“Vengeance is a dark light that blinds all who seek it.”
NBC. All season 1 episodes free at Hulu. Starring Damian Lewis, Sarah Shahi, Robin Weigert, Brooke Langton, Brent Sexton and Adam Arkin.
A few years ago, after the runaway success of CSI, crime procedurals were all the rage and soon there were so many forgettable CSI or Law and Order spin-offs and rip-offs filling the airwaves. Then came the next sensation, thanks to Lost, serial dramas like Vanished and Kidnapped and whatever else, of which very few made it past season 1, or even through season 1.
Now, apparently, networks are combining the two, figuring they can get the best of both worlds, and NBC’s drama Life is a perfect example. Much like another last TV series I reviewed, New Amsterdam, every week there’s a new mystery that gets wrapped up by the end of episode (yay, short-attention spans!) but there’s also an ongoing story that drives the plot of the series (yay, passionate fanbase!). It’s actually very similar to New Amsterdam, except for the whole, living forever thing — each show’s main character is a homicide detective trying to solve a life mystery, paired with a tough minority female partner with a cop father, with a comic relief sidekick in his personal life and an elusive love interest.
In this case, detective Charlie Crews (Damian Lewis, or Winters from Band of Brothers as I like to think of him) has just been released from prison after spending 12 years behind bars for a triple-murder he didn’t commit. The season arc focuses on him trying to find the real killer and who set him up and why and dealing of course, with his adjustment to a new world. The latter consists of him trying to gain the trust of his fellow officers and also lame gags like him not knowing what an IM is. He has come out of prison with a new Zen-like mentality and a love for light and fruit, and all three are hammered home somewhat annoyingly (though they do tone it down as the season progresses).
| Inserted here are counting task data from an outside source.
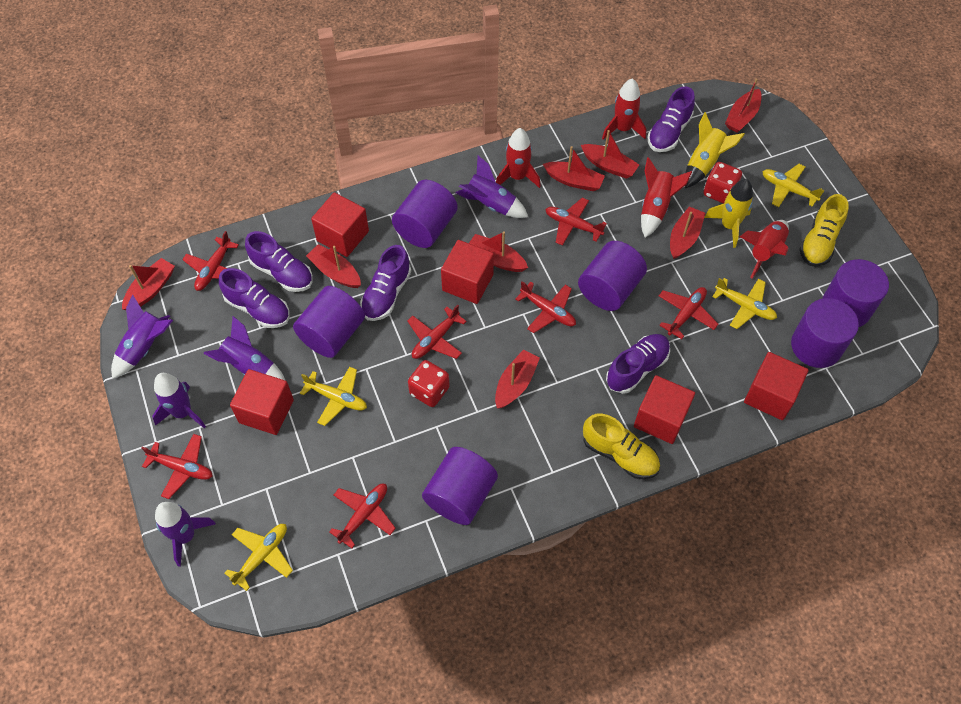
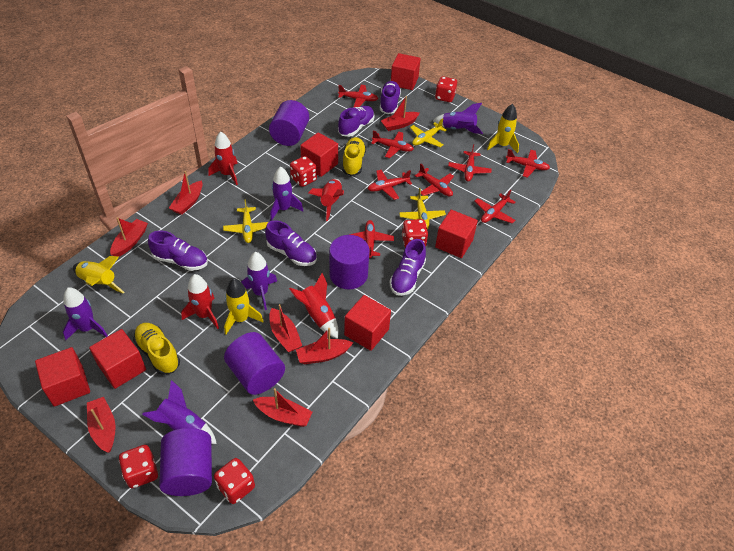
purple cylinder: 6 -> 4
red boat: 8 -> 7
red cube: 5 -> 6
red dice: 2 -> 5
red plane: 7 -> 8
yellow plane: 4 -> 3
yellow rocket: 2 -> 3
His new partner, Dani Reese (Sarah Shahi, or that girl Tony sleeps with in Vegas on The Sopranos) is a recovering alcoholic who is annoyed by Crews, but of course, becomes loyal in the face of dissent from her colleagues, especially their boss (Weigert). His old partner (Sexton), still a beat cop, is racked by guilt for helping put Crews away in the first place and somehow finds himself at every one of their crime scenes, despite the fact that L.A. is a huge city of ten million. His sidekick is a white-collar criminal he befriended in prison (Arkin) who now manages his huge settlement from the city, as procured by his lawyer/love interest (Langton).
Much as with New Amsterdam the procedurals are pretty hit-or-miss and mostly forgettable while the most interesting part of each show is the season-long plot. The shows feature more of Crews trying to solve his own mystery are the better ones, as he slowly puts the pieces together on his wall o’ conspiracy in a back room in his new big mansion.
Damian Lewis is good and gets better as the season goes on, and his voice gets a lot less annoying after the pilot. Plus, he’s Winters, and I’ll always give him the benefit of the doubt. Arkin is amusing as the sidekick, but hasn’t had much screen time except for a throwaway plot with Christina Hendricks of Mad Men. Shahi is actually pretty convincing and her character is interesting, and Langton does a good job with her limited screen time and has good chemistry with Lewis. Weigert doesn’t have much of a role as their lieutenant, and apparently they’re bringing in Donal Logue next year as the precinct captain, so that will cut into her role some more.
They do provide a fair amount of closure in the best and final episode of the season (just in case they got cancelled, I guess) which is nice, but now I find it hard to imagine what season 2 is going to be about. However, with the promise of Crews’ secret room and his grand diagram of the conspiracy, the actual answers weren’t very interesting.
Overall, if you like procedurals, you’d do worse than Life or New Amsterdam, which at least have something else going for it besides the fairly predictable murder plots every week. And with Life, there will definitely be a season 2, and with both you can watch all the episodes for free at hulu.com.